On CEQA and General Plan grounds, a greenhouse gas reduction plan that would perversely lead to more automobile-dependent sprawl was soundly rejected by a court.



The transportation section is a huge contributor to global warming, and the California Air Resources Board has identified reducing automotive trips, or vehicle miles traveled (VMT) as essential to meeting state GHG goals. Climate Action Plans are the way local governments meet their obligation to be part of the solution. 

Yet instead of embracing its own “smart growth” General Plan, the County chose to facilitate the remote projects favored by the development industry, who are also major campaign contributors. The vehicle for this was a spurious “carbon offset” program. No matter how badly planned, developers could buy their way out of sprawl by purchasing unlimited “carbon credits” offsite. These credits have been widely criticized as ineffective if not illusory, and particularly in the foreign countries allowed under the CAP, unenforceable. Input from EHL and other stakeholders was ignored. If left standing, the CAP would have set a disastrous precedent for local governments across the state.  

The CAP was quickly challenged by several entities, including the Sierra Club (which had also litigated a prior iteration of the plan), EHL, and the Golden Door Spa.
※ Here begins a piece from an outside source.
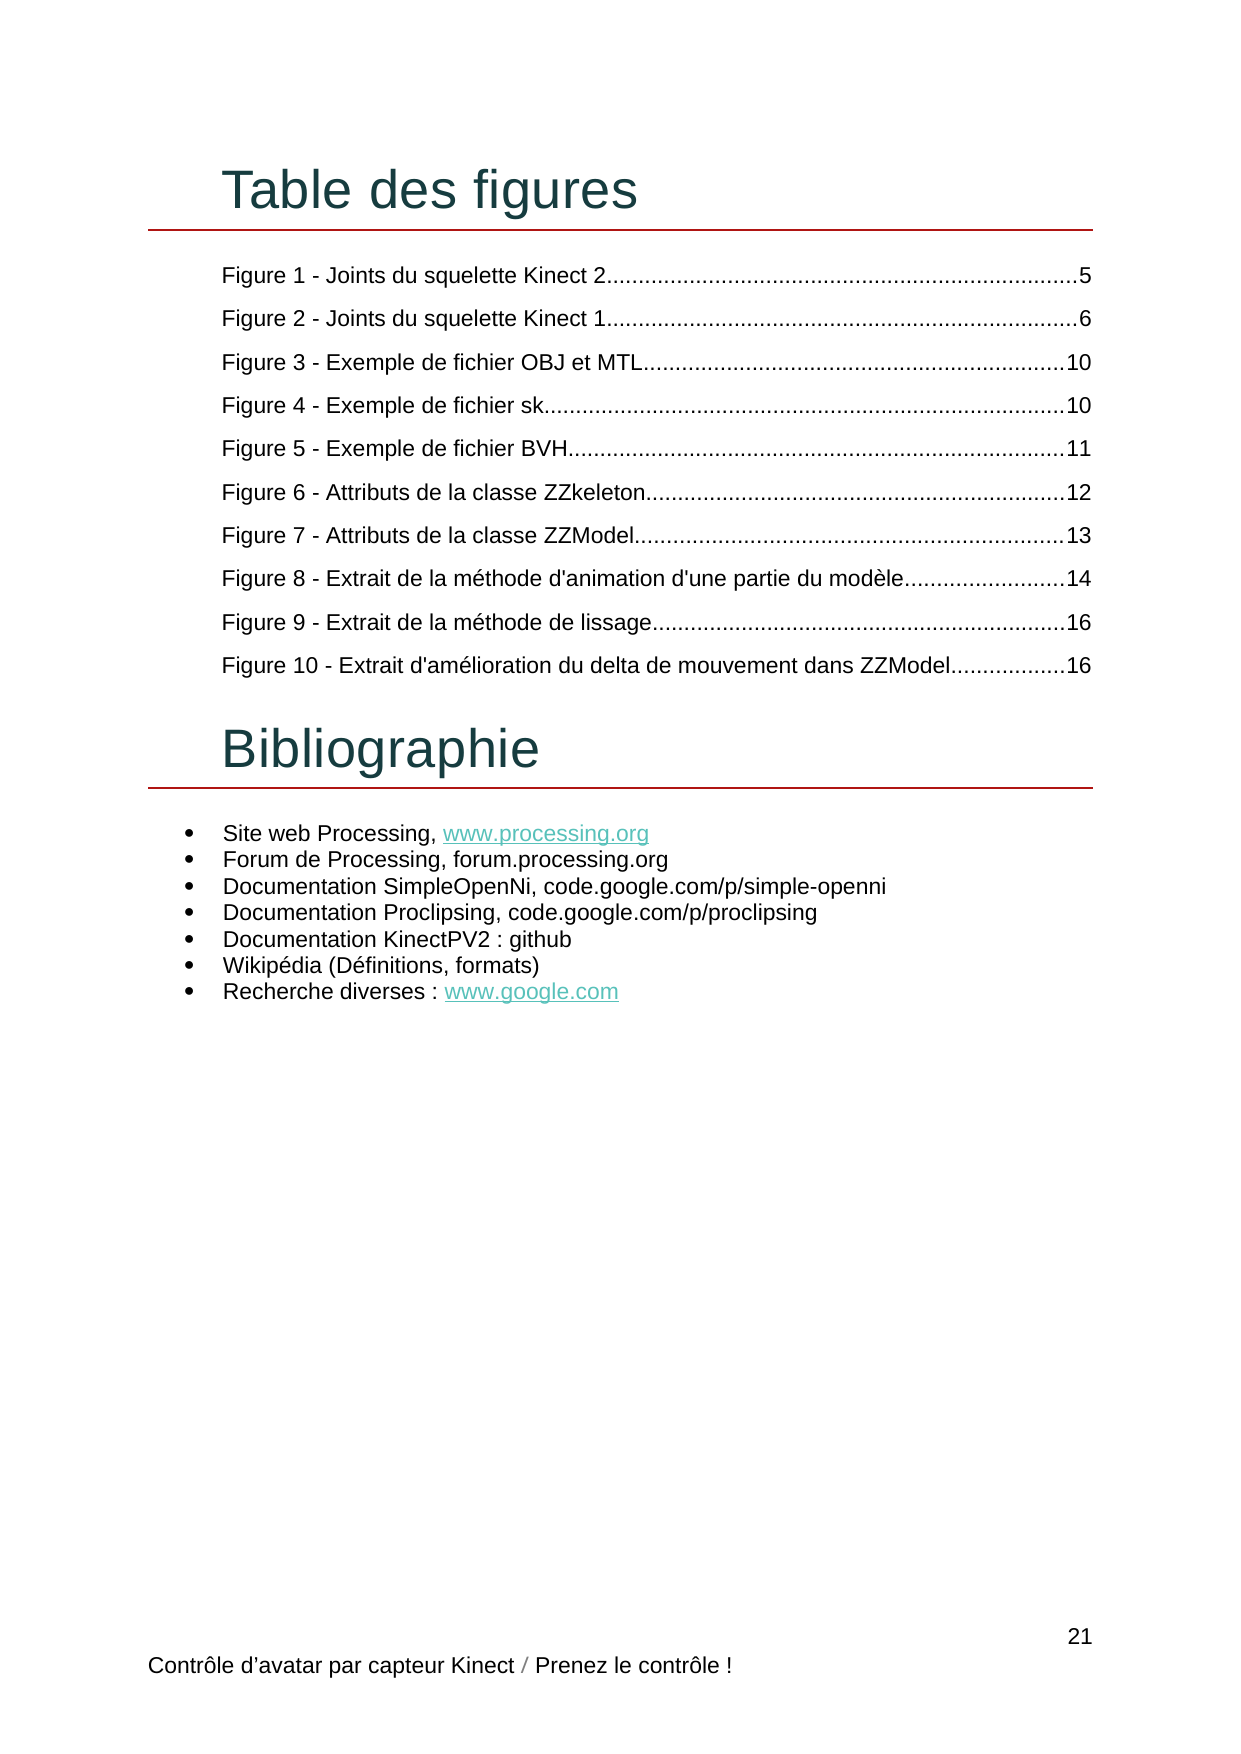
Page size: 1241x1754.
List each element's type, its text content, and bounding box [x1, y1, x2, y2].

Given the statewide ramifications, the Attorney General of California submitted a brief against the CAP. While not considered by the trial court, it may become relevant if the case is appealed. The court ruling found striking violations of the California Environmental Quality Act as well as inconsistency with the underlying County General Plan. The ruling will not only affect the CAP but also indirectly projects approved using similar carbon offset schemes. As this version of the CAP must now be set aside, EHL offers to work with the County on an improved plan.

Environmental groups were represented by Chatten-Brown & Carstens and the Golden Door by Latham & Watkins.